僕とアスカは水を配って回る。そして僕とアスカも水分補給。
「旦那様、大手柄でしたね」
「後衛の人たちが優秀だから、後衛も攻撃のレパートリーが豊富なんだよ。僕も火の玉の魔法は練習しておかないと」
休憩が終わって、前進が再開される。29階層は敵との遭遇がほとんどなく、30階層入り口にたどり着いた。また、リーダー3人が相談していたけど、今夜はここで野営になった。
いつものように食事とシャワーを済ませる。最後の預かり荷物の手渡しが終わり。後衛チームとアスカが集合。今日の活躍を祝して乾杯した。皆さんがいい気分でお酒を飲んでいたせいか、かなり酔っているようだ。魔法士の待遇が悪いとか酷いとか愚痴り出した。それも大きい声で。僕とアスカは困った顔をしながらお酒を飲んでいた。愚痴を聞いているなら早寝したい!
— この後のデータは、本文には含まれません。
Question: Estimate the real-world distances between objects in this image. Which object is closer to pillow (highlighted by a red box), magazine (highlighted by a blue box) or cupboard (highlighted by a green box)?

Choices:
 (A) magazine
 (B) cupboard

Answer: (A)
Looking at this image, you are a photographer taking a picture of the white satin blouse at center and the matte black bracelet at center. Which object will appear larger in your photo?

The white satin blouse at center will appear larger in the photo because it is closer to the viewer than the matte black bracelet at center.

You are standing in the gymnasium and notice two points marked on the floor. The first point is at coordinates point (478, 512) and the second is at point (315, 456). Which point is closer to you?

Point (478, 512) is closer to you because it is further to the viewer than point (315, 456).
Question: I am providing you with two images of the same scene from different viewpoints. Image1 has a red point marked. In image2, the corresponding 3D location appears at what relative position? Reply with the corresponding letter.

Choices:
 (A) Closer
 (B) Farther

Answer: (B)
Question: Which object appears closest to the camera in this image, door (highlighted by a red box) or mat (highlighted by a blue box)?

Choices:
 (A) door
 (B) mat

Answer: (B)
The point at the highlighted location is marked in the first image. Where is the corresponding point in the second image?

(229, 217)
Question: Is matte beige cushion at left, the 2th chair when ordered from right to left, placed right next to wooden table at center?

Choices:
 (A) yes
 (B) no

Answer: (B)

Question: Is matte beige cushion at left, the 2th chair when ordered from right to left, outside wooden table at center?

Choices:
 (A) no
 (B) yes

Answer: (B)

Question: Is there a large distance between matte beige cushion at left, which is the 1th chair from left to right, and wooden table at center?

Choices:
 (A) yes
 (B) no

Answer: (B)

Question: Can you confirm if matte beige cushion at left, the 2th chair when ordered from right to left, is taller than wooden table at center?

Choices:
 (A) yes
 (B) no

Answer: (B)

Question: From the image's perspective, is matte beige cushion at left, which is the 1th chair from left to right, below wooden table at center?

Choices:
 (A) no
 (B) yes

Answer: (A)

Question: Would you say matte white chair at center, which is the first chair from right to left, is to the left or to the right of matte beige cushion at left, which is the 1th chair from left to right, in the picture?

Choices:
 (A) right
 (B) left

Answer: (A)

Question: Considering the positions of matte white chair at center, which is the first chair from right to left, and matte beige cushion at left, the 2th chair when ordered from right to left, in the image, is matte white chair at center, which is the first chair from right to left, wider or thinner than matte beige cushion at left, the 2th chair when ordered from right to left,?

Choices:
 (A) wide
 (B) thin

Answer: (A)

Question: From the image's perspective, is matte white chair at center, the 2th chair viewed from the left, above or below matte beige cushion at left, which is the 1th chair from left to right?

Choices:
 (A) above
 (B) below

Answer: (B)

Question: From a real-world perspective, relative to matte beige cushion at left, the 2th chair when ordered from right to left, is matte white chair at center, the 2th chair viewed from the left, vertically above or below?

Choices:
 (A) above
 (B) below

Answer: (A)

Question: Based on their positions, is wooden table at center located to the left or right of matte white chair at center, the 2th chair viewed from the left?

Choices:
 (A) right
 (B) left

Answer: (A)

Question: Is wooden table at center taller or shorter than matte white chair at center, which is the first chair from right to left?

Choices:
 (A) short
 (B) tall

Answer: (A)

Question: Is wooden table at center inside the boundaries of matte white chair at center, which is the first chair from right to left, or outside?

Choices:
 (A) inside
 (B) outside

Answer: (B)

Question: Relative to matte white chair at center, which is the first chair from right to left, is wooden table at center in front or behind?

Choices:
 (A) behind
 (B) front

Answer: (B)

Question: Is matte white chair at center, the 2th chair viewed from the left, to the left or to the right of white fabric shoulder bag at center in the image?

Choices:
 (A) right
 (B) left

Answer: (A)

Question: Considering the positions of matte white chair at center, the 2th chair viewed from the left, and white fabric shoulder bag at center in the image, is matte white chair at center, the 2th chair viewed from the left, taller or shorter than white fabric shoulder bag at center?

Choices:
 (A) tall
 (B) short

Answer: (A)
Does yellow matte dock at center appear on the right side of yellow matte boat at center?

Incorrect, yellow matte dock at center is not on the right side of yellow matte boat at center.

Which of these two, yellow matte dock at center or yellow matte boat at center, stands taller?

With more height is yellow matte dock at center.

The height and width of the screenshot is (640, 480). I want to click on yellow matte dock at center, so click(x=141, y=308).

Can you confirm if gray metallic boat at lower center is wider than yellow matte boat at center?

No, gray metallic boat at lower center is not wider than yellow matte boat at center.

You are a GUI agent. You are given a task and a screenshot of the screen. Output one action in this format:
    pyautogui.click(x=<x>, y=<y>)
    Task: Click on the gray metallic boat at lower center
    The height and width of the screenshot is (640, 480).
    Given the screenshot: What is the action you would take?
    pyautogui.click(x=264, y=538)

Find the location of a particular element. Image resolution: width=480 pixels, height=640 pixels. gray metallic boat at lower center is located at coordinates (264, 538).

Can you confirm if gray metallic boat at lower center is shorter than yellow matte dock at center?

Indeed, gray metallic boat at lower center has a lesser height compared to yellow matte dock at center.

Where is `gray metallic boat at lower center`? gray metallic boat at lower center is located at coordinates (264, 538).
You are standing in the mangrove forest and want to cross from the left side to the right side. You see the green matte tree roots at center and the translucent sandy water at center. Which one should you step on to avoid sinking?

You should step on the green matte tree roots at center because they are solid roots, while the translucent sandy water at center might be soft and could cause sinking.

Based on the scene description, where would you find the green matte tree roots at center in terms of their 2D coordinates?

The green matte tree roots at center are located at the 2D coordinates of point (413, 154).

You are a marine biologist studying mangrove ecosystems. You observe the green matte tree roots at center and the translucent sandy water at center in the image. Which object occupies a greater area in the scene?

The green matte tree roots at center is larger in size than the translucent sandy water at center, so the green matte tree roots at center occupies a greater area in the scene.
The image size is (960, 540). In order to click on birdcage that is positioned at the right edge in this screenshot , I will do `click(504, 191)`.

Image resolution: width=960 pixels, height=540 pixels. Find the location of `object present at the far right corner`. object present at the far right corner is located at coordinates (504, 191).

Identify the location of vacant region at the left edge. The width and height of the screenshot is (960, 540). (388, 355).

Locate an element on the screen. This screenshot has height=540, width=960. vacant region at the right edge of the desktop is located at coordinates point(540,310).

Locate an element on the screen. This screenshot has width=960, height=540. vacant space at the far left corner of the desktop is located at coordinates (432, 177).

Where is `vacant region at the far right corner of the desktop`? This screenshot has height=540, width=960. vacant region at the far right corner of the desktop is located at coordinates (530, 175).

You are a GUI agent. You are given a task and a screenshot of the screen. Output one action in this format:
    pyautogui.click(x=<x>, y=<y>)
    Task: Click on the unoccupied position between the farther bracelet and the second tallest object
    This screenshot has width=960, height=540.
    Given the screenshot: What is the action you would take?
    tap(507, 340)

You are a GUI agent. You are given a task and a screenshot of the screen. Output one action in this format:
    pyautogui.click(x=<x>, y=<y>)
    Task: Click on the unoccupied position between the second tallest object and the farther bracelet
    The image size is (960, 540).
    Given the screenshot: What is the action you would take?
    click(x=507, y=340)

僕とアスカはつまみを取りに行くふりをして逃げだした。何と前衛の人たちもかかわりあうと面倒だと思ったのか、このテーブルの周りは誰もいなかった。もしかして、皆さん慣れっこなのかな?僕とアスカはようやくテント入り口まで逃げてきて、おやすみと言い合いながらお互いのテントの中に入っていった。